È dunque dopo il rientro in Italia, dal 1872 al 1885, che si concentra il periodo centrale della attività pubblicistica e letteraria di Navarro. Proprio a Milano entra in contatto con i circoli in cui si diffondono le idee naturalistiche e si muovono letterati come Giovanni Verga e Luigi Capuana, raggiungendo una fama che convince l’editore Ricordi a sceglierlo come autore dei versi di due composizioni musicali di Giuseppe Perrotta, Addio! e Il canto del marinajo. Nello stesso periodo approfondisce la conoscenza delle problematiche della scapigliatura, prima di dare vita , nel 1880, alla rivista “La Fronda” che però non incontra il successo sperato e ha breve vita.

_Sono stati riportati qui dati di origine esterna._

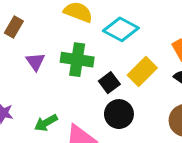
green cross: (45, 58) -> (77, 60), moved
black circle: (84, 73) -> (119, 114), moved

Al principio degli anni settanta vengono pubblicate le sue prime prove narrative, d’ambientazione mondana, ispirate ad un realismo borghese che ha per modelli principali i romanzi e il teatro di Dumas figlio: «Le fisime di Flaviana» (1873) e «La vita color di rosa: schizzi e scene» (1875), opere di tematica esclusivamente amorosa. Ma Navarro comincia a far parlare di sé anche come narratore quando dà vita a un breve romanzo di ambientazione rusticana, «La Nana» (1879), una delle prime opere letterarie che documentano la vita della Sicilia rurale, che gli valgono l’inserimento a pieno titolo nei principali saggi critici sulla letteratura italiana post-unitaria come esponente minore del verismo e della letteratura regionale. Purtropp, la sua attività creativa si arresta fin troppo presto: nei primi anni ottanta, infatti, Navarro lascia Milano per trasferirsi a Roma dove va a ricoprire il ruolo d’insegnante nel Magistero femminile. La produzione letteraria subisce da quel momento in poi una drastica riduzione: nei primi cinque anni di soggiorno nella Capitale continua una certa attività giornalistica e letteraria, collaborando al “Fanfulla della domenica” e alla “Cronaca bizantina” e pubblicando «Donnine» (1883) di tematica sentimentale e mondana) e «Storielle siciliane» (1885), in cui si ritrova l’arguto spirito di osservazione profuso ne «La Nana». Sono però gli ultimi fuochi. A partire dal 1885 e fino alla morte (1919) l’attività di narrazione cessa completamente e Navarro prende a occuparsi esclusivamente di traduzione di testi francesi (particolarmente opere teatrali e testi scolastici per l’insegnamento della lingua.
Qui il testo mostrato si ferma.